Pinterest is not a social media network. It’s a visual search engine. Surprised? It may also surprise you to know that like Google and Bing, search results for Pinterest drive more traffic to web sites than most other social channels combined! Can you use Pinterest to plan your business goals? Yep!
If you’re looking for a place to store all those great online ideas and links you come across, Pinterest is great for that. But actively using Pinterest to plan your business goes beyond just pinning good articles. It can help you visualize your business’s path, while also supporting it along the way.
We have our own business Pinterest account (link) of course, but we also have a series of boards (all public, but you can create private ones too) that help us plan our own business success. You can do the same – and your customers might even be inspired by your own business goals.
Best practices for using Pinterest to plan your business goals:
Create a single board or multiple boards for business goals.
- If you want to grow sales this year, you might consider having a marketing board for helpful articles on growing your business (be sure to follow our Pinterest boards for great tips and re-pin them to your marketing board!)
- Have a marketing board, an organization board, an industry board (follow your competitors!) and a book board for business books.
- Create a TedTalks board of things that inspire you so you can watch later
- Create a how-to board of specific tips to improve an aspect of your business
- Create a vision board of what inspires you
- do you want to spend more time on vacation? Pin a few vacation photos to a business goals board.
- Do you want to move into a larger office or redecorate your existing office? Pin inspiration pics.
- Consider adding organization pins to your board to help you stay ahead of your desk
- Do you want to work with a new type of client? Pin images of what you believe your new client looks like
Why create Pinterest boards at all? Pinterest, unlike every other social network is a visual search-and-save engine – you can’t save the results of that Google search (and the next time you search it up, it will be a different result anyway.) But you CAN pin a link to a site that you want to come back to.
Our favorite business resources
- What other startups are doing in your industry
- Financial models and worksheets to help you analyze how well your business is doing
- How-to articles
- Inspirational talks
Consider, too, setting up your Pinterest account with boards for your clients by category. If you work with, say, women in their 40s and 50s on their fitness or health and wellness, curate a board just for them.
If you tailor boards for your buyer and pin things along their journey, their search-and-find becomes a lot more relevant. These boards can be inspriations to and for your clients – but they also serve to help YOU zero in on your buyer. The better you understand your buyer, the more profitable you will be as a company.

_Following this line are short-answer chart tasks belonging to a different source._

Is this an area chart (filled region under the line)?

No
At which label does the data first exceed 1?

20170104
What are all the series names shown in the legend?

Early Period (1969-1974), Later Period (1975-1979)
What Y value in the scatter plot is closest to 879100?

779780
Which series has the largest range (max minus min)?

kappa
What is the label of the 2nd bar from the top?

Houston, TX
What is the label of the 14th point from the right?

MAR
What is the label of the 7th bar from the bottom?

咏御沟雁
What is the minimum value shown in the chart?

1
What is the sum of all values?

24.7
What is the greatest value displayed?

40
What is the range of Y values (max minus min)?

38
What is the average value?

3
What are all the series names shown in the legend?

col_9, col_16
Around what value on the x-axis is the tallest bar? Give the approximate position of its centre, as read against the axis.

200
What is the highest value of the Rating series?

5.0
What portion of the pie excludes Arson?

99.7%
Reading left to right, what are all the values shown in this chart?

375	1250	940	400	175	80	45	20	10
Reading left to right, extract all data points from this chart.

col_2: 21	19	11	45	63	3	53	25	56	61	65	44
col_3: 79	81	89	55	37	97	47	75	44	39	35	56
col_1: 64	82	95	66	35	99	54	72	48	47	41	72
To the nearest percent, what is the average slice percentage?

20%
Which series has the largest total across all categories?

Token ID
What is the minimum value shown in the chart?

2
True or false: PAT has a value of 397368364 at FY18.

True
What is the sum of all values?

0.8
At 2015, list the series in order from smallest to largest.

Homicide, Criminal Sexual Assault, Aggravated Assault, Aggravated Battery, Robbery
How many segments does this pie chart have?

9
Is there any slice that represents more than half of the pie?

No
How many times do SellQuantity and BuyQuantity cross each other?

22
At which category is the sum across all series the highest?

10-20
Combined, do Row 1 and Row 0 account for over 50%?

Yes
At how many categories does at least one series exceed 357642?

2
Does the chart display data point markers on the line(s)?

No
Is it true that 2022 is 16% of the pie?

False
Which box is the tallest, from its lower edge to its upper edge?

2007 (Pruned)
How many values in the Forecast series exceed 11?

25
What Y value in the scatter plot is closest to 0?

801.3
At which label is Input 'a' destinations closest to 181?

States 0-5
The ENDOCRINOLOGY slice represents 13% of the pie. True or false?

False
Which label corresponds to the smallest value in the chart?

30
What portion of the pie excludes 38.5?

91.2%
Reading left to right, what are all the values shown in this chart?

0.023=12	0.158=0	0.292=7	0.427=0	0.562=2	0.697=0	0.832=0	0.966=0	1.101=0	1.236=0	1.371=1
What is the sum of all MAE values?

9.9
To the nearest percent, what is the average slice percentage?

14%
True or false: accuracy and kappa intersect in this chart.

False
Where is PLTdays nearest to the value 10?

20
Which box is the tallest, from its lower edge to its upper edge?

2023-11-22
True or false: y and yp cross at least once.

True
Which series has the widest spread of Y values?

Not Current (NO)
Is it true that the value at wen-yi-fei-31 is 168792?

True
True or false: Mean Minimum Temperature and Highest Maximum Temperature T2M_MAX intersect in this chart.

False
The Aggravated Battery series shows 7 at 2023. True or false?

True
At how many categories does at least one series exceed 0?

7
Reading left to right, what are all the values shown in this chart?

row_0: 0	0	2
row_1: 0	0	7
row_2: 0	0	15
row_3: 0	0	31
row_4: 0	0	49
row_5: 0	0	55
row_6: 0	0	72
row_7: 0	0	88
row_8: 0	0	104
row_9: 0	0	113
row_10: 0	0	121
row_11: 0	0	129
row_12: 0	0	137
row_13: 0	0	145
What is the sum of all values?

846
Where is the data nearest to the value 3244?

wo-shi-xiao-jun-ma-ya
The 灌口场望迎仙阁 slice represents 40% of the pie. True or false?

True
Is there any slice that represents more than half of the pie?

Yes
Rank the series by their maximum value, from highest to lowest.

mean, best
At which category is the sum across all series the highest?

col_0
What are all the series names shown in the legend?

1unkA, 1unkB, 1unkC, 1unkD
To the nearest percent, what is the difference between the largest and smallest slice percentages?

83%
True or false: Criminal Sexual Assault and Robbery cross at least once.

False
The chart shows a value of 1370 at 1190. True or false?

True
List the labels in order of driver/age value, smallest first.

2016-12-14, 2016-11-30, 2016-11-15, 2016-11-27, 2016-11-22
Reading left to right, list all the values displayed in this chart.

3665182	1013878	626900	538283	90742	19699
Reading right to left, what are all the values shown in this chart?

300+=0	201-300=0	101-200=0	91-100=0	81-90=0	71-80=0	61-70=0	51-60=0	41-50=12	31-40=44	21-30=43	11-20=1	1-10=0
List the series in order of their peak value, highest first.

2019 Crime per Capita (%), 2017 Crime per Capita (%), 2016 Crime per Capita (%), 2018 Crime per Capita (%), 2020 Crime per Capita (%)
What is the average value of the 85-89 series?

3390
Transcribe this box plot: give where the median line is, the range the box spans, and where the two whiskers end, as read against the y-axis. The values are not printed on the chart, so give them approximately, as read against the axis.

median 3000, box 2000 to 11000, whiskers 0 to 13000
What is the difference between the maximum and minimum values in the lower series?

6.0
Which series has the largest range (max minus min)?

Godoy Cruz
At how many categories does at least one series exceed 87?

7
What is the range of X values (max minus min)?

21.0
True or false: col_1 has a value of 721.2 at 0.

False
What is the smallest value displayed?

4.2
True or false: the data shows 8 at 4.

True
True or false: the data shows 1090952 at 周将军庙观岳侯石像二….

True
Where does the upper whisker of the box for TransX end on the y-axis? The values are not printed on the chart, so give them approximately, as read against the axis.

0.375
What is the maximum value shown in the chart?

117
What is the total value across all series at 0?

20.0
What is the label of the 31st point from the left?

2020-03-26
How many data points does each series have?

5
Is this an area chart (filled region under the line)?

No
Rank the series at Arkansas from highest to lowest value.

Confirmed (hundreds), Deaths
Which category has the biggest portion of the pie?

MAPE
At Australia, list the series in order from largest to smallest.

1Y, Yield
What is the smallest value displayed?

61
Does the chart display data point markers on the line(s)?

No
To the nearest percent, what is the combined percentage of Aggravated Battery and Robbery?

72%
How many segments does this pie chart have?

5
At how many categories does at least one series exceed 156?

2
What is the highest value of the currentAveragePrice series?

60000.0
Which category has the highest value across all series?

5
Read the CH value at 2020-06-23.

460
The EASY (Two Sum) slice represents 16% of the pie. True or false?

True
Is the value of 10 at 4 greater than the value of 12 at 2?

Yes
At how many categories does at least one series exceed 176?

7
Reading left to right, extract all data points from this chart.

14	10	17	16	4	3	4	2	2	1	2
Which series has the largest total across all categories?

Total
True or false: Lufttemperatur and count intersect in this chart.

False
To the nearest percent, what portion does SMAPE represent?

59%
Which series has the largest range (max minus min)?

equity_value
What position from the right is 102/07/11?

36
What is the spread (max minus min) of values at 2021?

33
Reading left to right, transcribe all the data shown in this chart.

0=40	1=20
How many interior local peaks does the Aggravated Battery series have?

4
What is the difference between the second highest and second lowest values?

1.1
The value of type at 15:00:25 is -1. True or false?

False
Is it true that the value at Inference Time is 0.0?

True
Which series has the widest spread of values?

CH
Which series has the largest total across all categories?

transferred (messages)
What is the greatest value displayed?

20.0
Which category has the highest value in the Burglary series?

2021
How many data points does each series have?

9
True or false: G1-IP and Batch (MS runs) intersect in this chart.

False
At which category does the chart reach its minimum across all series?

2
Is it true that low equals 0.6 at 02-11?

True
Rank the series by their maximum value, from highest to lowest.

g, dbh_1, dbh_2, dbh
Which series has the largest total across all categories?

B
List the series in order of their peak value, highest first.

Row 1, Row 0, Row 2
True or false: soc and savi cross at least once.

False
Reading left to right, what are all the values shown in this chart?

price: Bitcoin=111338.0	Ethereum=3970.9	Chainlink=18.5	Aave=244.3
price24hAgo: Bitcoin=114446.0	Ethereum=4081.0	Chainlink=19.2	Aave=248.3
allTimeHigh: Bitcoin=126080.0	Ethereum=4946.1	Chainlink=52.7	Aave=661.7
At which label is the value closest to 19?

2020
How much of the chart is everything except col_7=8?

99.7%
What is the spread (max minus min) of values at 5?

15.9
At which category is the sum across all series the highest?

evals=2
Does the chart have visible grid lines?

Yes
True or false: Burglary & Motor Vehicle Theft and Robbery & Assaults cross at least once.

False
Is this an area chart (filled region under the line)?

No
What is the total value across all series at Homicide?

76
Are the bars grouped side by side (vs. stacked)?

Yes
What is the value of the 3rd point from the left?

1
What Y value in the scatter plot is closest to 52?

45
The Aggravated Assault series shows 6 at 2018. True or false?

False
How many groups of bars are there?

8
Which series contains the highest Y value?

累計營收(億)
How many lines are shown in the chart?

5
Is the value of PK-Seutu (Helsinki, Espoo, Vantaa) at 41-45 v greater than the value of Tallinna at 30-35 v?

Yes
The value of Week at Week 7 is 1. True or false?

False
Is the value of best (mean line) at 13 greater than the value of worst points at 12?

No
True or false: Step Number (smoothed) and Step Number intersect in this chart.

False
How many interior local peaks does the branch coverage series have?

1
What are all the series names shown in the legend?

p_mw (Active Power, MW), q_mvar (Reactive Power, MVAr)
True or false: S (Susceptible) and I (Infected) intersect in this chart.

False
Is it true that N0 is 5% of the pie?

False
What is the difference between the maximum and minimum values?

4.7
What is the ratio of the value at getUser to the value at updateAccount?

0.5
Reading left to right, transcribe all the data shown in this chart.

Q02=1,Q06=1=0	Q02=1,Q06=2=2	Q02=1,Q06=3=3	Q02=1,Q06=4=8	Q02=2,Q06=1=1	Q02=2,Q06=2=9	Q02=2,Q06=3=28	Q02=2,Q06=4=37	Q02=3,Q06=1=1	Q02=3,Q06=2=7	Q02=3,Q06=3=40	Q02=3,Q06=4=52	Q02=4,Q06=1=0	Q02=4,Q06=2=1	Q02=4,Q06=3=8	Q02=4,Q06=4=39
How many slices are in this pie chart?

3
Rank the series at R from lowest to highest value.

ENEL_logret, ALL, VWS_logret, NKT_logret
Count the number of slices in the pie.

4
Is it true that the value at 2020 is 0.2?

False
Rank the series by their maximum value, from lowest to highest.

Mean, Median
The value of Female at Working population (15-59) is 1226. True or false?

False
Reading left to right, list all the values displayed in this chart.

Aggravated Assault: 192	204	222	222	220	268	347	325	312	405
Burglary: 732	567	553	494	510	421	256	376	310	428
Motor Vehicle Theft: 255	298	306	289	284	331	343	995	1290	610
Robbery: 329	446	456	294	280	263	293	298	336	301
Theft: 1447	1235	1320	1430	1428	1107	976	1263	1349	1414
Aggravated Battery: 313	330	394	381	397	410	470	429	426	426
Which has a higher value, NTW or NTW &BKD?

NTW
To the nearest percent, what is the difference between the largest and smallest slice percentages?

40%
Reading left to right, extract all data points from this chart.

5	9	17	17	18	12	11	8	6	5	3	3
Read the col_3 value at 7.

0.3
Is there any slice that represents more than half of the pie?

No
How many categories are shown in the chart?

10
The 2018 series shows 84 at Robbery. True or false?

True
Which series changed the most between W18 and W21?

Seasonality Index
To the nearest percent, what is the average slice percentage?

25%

Want to get started? Follow us here. Pin a few things from our boards to your own and continue to come back. We’ll post a new blog post (which always can be added to Pinterest one-click from the story) pretty much every single week. Add this to your marketing board and check back often.
Do more than pin, read and then take action!
Take an hour per week to review your recently pinned articles or how-to videos and watch them. Plan this hour into your calendar. Use it as professional development or whatever you tell yourself you need to do to be more successful. I like to devote this hour at lunchtime, using my ‘off’ time to learn at least one new thing. I do this several times per week, but once a week is sufficient for most busy entrepreneurs.
Pinterest is a great visual organizational tool to that can help you build your business but also grow your business. Whether you use it just as a promotional tool now, consider using it for your own planning and success as well.